╭─ Passage

A silly prank I pulled at the Defamatory Cinema: For a few days, we ran National Lampoon’s Christmas Vacation, which was framed, if memory serves, for a 1:1.85 crop. Parts were shot at 1:1.375, and parts were shot with the full Silent aperture. I noticed that the shot of Nicolette Scorsese emerging from the swimming pool just happened to be printed as MovieTone aperture. And right at the very bottom of the frame was some attractive anatomy that would otherwise be cropped out, even in VHS. I ran the film at 1:1.375, and when we got to the pool scene, I cranked the framing knob up to get the very bottom of the frame on screen. So, the five or ten people who ever attended those showings got to see some pleasant imagery they had never seen before and will never see again.

We also got Edward Scissorhands, definitely framed for a 1:1.85 crop, but an added height added a dreamlike mystique to the story and to the images. So I opened it up to 1:1.375, which resulted in curved edges, since so much of it had been shot with fish-eye lenses. It also resulted in a couple of awkward images, including one single shot that had been matted, I think in the lab. Overall, though, it was infinitely better at 1:1.375.


Incorrectly opened up to 1:1.375.

Correctly cropped to 1:1.85.
This is one of those times when I prefer it wrong.


Ah yes. Another little prank I performed occasionally. Ernie at Donald Pancho’s once told me, chuckling, that he had received a print in which the shipping bands were spliced onto the film and punched with sprocket holes. I thought that was hilarious. So, at the Defamatory Cinema, I sometimes did that. I found where the last frameline would have been on the tail and spliced the shipping band to it. My personal 8-perf Ciro with adjustable pitch was the only splicer I ever used, and whenever it made a splice, it perforated not only the tape, but anything in its path. I often wondered what the next projectionist thought of that. Oh, these little jokes that the audiences could never possibly know about.

I should also mention that it was at the Defamatory Cinema that I made the two dumbest projection mistakes I ever made. The embarrassment is permanent. Since I was new to Peerless Magnarc, I over-oiled the carbon-feed motors, and, worse, I oiled a part of the lamp mechanism that should never be oiled. I could never find an instruction manual until after I made those stupid mistakes. Live and learn. That was Mistake Number One, but it was fixable. It was a painful, tedious, difficult lesson, but it was fixable, and we fixed it.

╰─
╭─ Listed records

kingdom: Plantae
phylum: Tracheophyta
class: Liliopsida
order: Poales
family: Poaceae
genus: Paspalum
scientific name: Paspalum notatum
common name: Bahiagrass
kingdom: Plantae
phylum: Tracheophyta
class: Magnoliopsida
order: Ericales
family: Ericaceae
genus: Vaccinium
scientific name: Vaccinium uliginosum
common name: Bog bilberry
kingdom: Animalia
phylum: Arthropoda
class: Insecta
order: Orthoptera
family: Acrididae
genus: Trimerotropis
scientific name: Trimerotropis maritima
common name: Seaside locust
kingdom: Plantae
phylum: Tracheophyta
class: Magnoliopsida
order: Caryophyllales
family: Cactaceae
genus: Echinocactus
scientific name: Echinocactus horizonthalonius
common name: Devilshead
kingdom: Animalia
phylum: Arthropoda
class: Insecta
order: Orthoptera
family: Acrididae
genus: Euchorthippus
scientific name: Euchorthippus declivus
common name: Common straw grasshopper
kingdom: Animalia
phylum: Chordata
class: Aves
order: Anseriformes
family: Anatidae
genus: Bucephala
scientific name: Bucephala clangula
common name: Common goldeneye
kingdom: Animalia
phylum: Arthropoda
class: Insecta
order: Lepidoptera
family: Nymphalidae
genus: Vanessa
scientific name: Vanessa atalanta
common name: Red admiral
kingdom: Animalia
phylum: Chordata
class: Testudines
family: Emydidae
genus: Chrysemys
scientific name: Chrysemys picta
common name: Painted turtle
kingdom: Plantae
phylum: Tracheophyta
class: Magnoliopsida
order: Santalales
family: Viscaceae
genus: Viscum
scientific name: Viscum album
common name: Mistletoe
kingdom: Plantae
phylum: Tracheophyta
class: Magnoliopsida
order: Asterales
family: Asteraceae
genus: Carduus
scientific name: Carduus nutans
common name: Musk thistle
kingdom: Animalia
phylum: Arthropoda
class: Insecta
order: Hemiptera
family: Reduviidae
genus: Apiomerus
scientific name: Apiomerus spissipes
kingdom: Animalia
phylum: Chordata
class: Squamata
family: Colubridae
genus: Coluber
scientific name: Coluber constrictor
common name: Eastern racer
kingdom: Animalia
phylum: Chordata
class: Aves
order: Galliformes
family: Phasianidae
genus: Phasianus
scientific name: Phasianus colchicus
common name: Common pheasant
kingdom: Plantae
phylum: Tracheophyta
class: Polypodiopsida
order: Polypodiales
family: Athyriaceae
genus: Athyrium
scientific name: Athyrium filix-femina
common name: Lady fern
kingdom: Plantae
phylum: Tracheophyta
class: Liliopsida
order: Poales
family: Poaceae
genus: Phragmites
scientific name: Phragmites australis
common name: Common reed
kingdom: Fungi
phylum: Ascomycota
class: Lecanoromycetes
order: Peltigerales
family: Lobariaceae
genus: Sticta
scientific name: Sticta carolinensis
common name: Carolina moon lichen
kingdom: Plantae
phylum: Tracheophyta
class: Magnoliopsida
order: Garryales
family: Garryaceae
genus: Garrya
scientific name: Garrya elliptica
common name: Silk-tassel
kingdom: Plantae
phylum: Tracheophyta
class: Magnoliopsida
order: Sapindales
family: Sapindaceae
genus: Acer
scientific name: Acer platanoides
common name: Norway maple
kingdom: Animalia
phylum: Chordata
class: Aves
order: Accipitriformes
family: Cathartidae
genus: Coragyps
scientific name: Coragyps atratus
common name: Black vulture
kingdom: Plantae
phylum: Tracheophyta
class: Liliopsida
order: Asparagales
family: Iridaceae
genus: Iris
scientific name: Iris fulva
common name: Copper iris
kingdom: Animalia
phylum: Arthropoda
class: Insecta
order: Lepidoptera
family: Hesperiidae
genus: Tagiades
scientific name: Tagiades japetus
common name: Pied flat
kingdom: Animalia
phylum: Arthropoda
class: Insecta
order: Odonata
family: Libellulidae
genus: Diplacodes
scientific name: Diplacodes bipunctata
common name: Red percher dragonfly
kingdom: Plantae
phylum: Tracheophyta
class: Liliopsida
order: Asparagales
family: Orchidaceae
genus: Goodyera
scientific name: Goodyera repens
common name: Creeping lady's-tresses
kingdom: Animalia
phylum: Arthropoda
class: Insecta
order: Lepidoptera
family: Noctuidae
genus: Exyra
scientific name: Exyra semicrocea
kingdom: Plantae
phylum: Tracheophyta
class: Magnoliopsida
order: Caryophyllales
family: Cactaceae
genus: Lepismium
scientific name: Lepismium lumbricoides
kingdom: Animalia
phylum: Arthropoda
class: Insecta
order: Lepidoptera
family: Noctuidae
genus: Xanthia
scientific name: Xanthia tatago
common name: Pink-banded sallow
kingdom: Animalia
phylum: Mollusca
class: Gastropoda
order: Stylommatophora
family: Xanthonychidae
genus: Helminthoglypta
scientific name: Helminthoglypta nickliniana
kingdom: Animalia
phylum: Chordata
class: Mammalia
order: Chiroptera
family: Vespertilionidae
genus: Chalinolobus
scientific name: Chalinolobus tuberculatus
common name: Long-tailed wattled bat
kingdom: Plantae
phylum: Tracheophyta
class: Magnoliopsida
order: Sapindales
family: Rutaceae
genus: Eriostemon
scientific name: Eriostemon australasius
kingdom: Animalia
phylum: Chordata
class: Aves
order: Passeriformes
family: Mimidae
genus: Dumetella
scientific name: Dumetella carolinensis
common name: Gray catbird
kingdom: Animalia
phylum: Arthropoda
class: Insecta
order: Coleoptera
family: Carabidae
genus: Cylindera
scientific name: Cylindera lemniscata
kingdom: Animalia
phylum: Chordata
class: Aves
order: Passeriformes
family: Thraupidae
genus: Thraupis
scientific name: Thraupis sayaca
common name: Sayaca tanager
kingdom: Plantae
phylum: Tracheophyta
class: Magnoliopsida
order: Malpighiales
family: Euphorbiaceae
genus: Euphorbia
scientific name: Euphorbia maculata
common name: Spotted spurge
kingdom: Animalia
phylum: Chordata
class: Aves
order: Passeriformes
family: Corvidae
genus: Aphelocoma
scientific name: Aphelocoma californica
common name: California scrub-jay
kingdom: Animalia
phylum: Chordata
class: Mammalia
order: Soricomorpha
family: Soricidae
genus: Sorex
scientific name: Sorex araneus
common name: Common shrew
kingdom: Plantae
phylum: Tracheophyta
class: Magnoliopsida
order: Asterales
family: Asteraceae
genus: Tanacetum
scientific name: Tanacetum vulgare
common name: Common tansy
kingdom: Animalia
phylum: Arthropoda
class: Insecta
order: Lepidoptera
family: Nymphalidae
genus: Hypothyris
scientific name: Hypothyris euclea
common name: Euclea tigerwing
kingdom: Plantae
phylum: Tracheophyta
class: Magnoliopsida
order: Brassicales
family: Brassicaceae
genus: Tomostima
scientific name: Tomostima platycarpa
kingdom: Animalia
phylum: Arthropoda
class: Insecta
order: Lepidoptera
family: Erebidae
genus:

╰─

▶ Check your understanding:
1 > In the projection memoir, can you copy the part between "Incorrectly opened up" and "possibly know about.", inclusive, with "prank" changed to "trick"?
2 > In the projection memoir, what equipment was the writer new to when over-oiling the carbon-feed motors?

▶ Solutions:
1 >
Incorrectly opened up to 1:1.375.

Correctly cropped to 1:1.85.
This is one of those times when I prefer it wrong.


Ah yes. Another little trick I performed occasionally. Ernie at Donald Pancho’s once told me, chuckling, that he had received a print in which the shipping bands were spliced onto the film and punched with sprocket holes. I thought that was hilarious. So, at the Defamatory Cinema, I sometimes did that. I found where the last frameline would have been on the tail and spliced the shipping band to it. My personal 8-perf Ciro with adjustable pitch was the only splicer I ever used, and whenever it made a splice, it perforated not only the tape, but anything in its path. I often wondered what the next projectionist thought of that. Oh, these little jokes that the audiences could never possibly know about.

2 > Peerless Magnarc